I had a similar experience when I was in school a few years ago.
Group project with two German foreign exchange students--copy/pasted their part from another website. I caught it early and after some "clarification" from the professor, they redid it.
Another group project--with a white guy, white girl, African immigrant, and a Chinese exchange student. White girl didn't contribute anything at all, Chinese didn't contribute anything (informed us "I wasn't sure what I was supposed to do" two days before the report was due), and the African immigrant contributed one slide (the project was a slide and a paper). White guy and I ended up writing the entire paper, and we were not pleased.
I was the group leader for both projects.
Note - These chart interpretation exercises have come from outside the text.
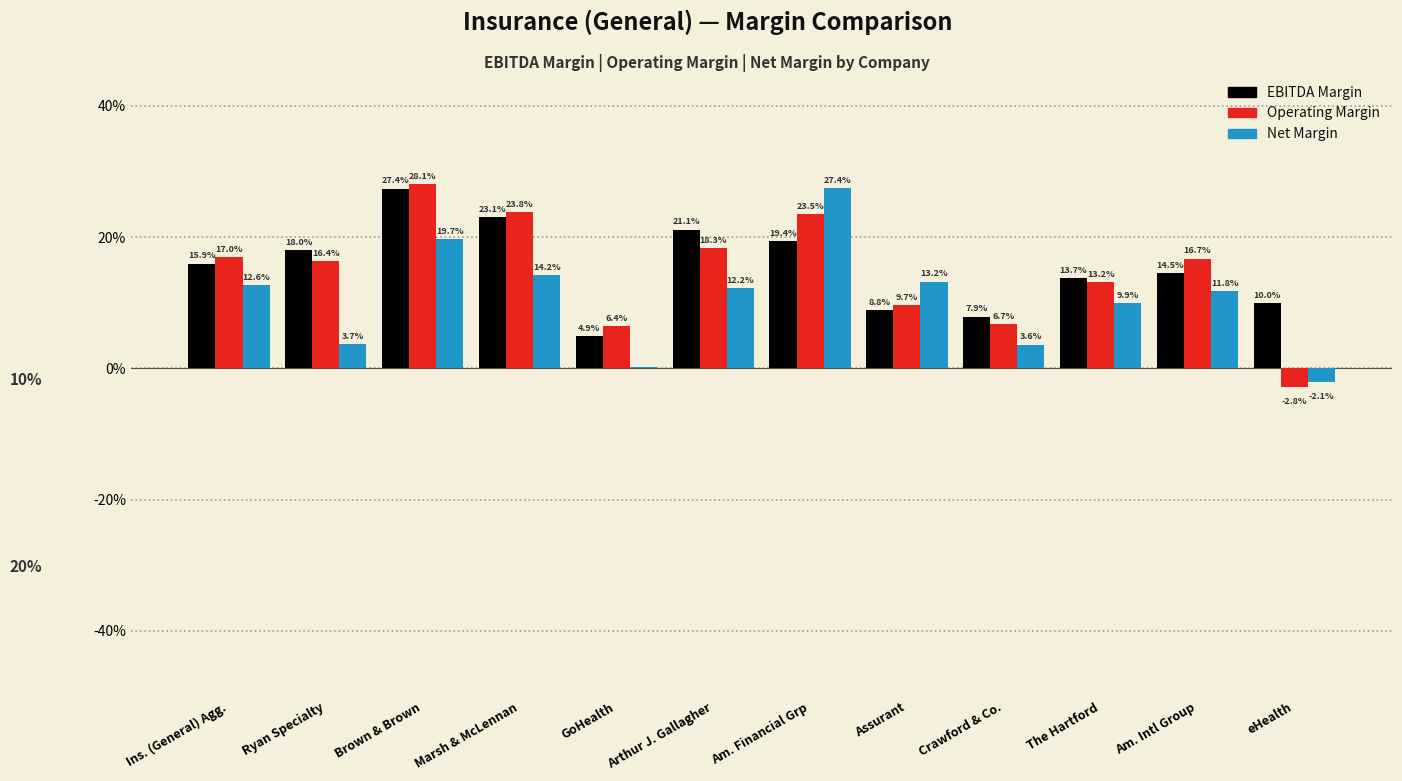

Does the chart contain stacked bars?

No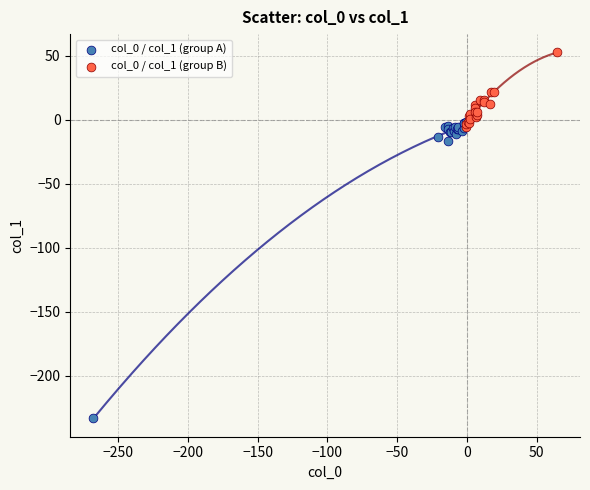

Which series has the widest spread of Y values?

col_0 / col_1 (group A)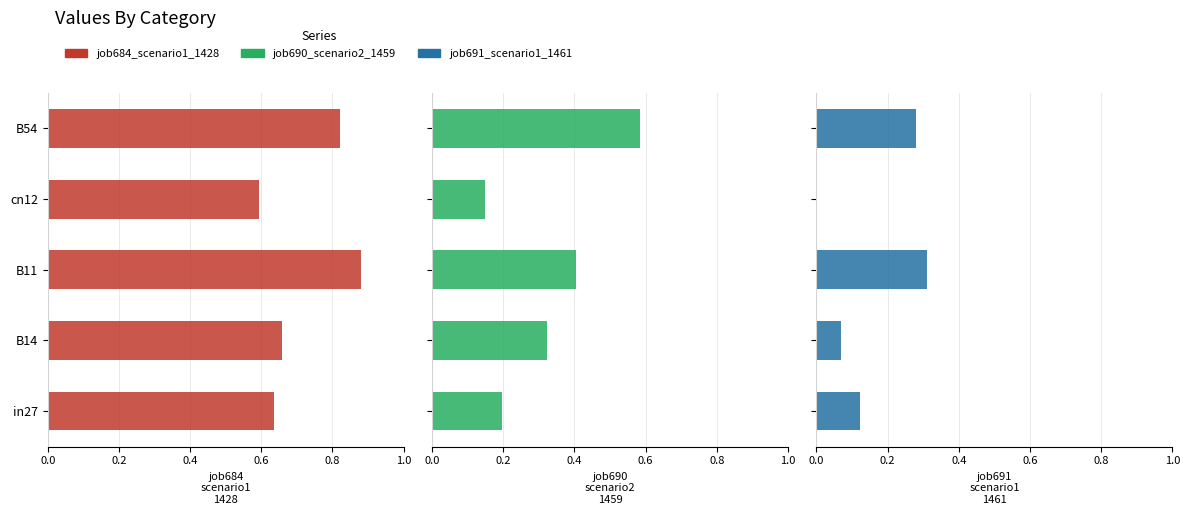

At how many categories does at least one series exceed 0?

5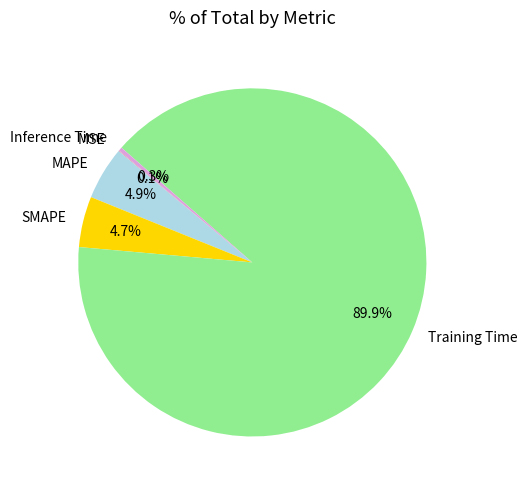

Is it true that MAPE is 5% of the pie?

True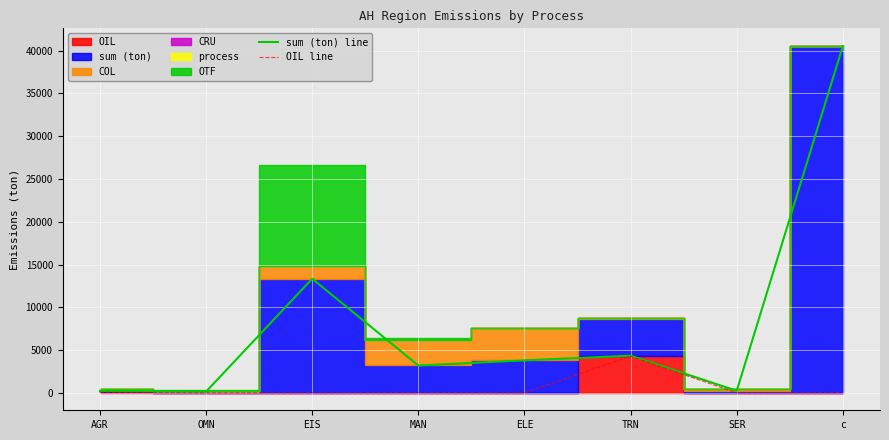

True or false: sum (ton) line and OIL line intersect in this chart.

False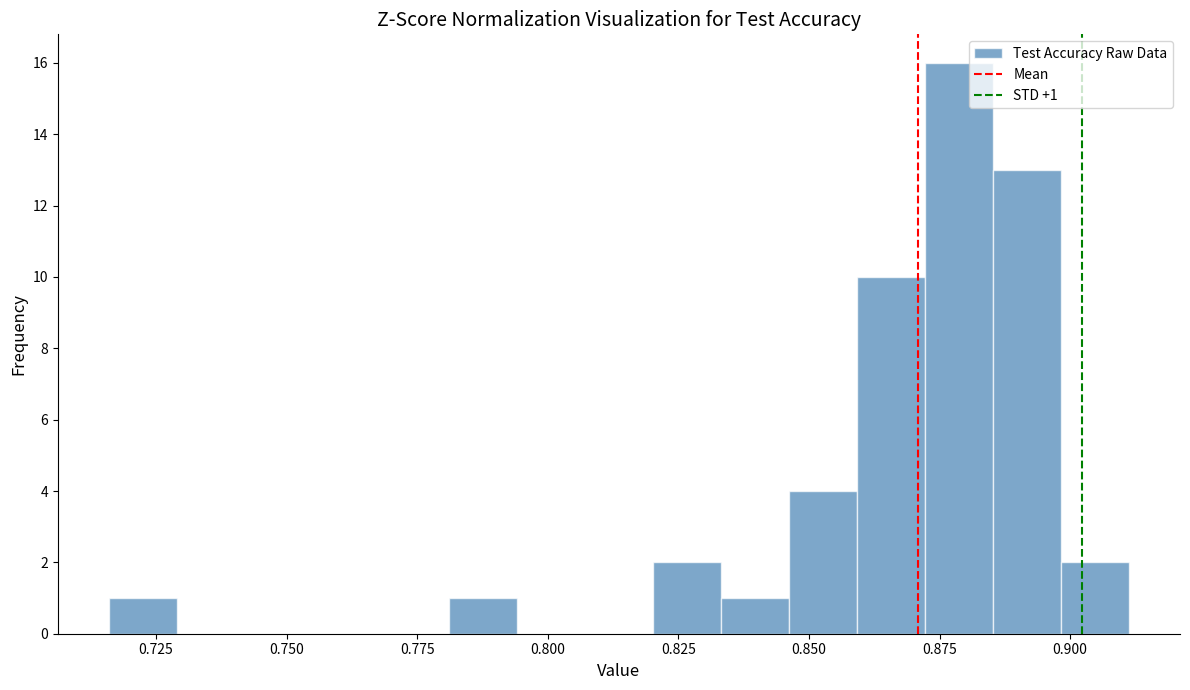

Read against the x-axis, roughly where is the centre of the tallest bar?

0.880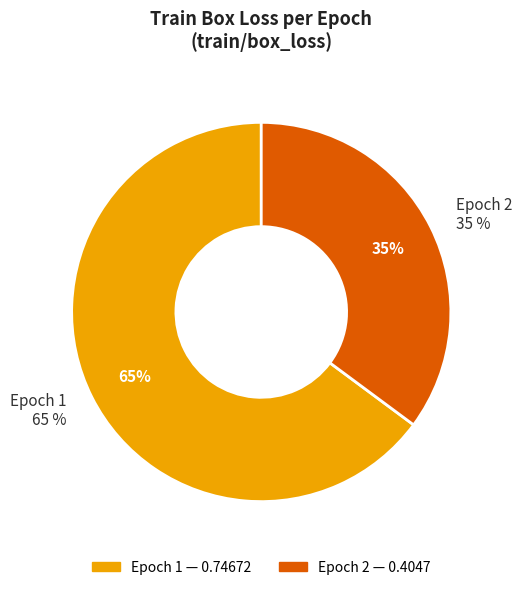

Which has a higher value, 1 or 2?

1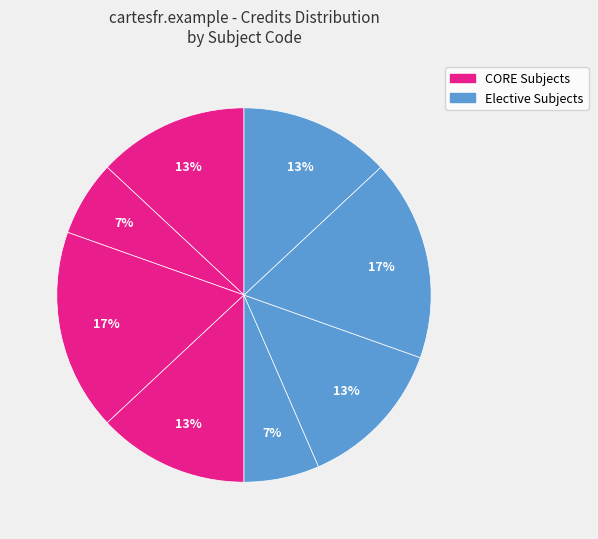

Count the number of slices in the pie.

8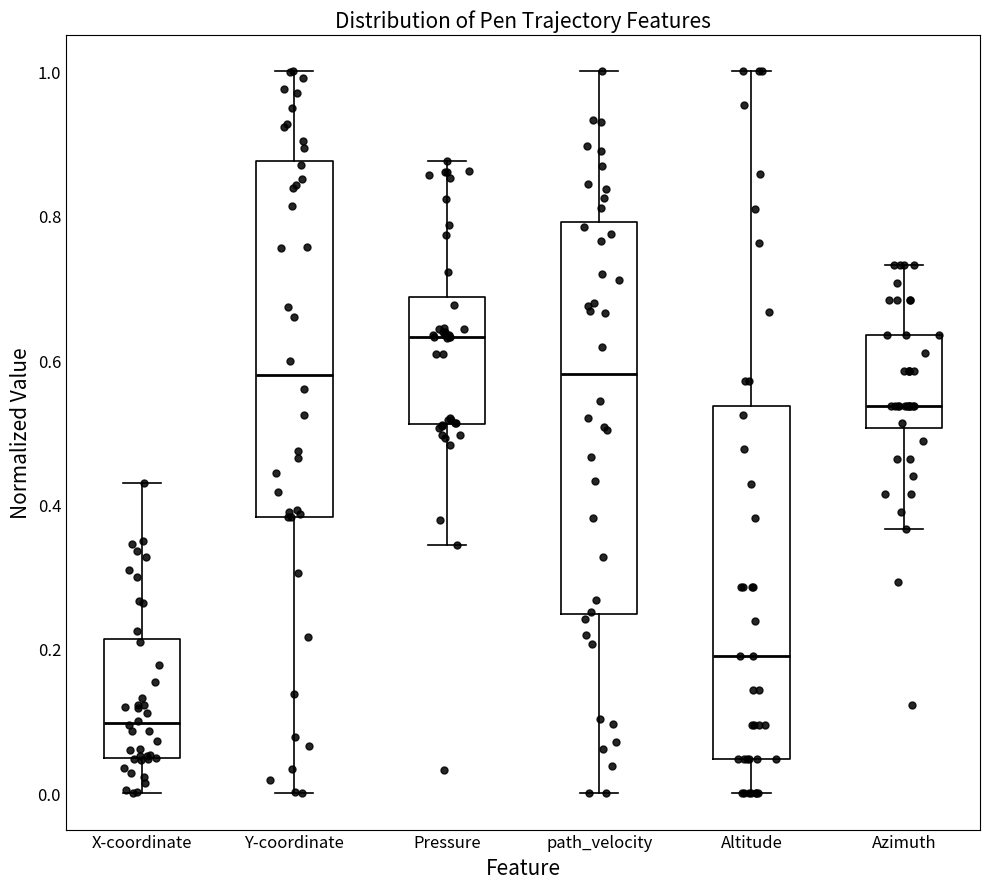

Comparing the boxes themselves (not the whiskers), which one is the tallest?

path_velocity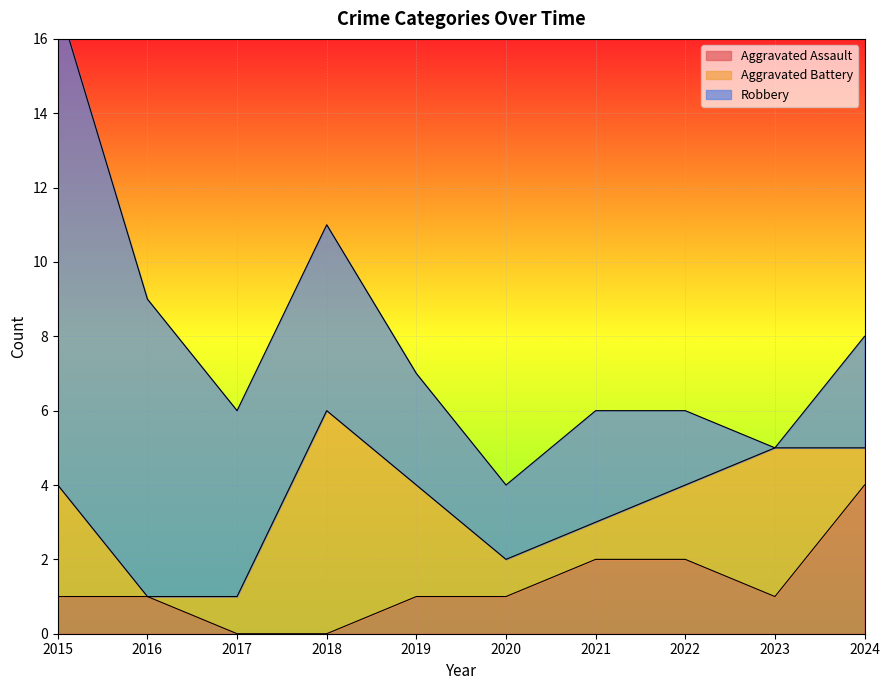

Where is Aggravated Battery nearest to the value 3?

2015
The lesson I learned wasn't that foreign students are worthless, but rather that people needed to be treated differently. For any project, I map out the pieces and dependencies that need to be completed in a shared spreadsheet, and let team members choose what they work on. This works out very well for motivated students, and functional procrastinators since the dependencies are also worked out. Unfortunately, simply telling everyone what needs to be done is not a one-size-fits-all solution. If I had assigned tasks to specific individuals early on and followed up regularly, I would have obtained better results. If output was poor or non-existent, we could have adjusted expectations ("you need to turn this in earlier so we can correct for ESL") or escalate to the professor if necessary.
If you are an "A" student, working with other "A" students is the easiest way to keep that A. Learning how to get the most of B and C students is likely more valuable than a slight downtick in your GPA.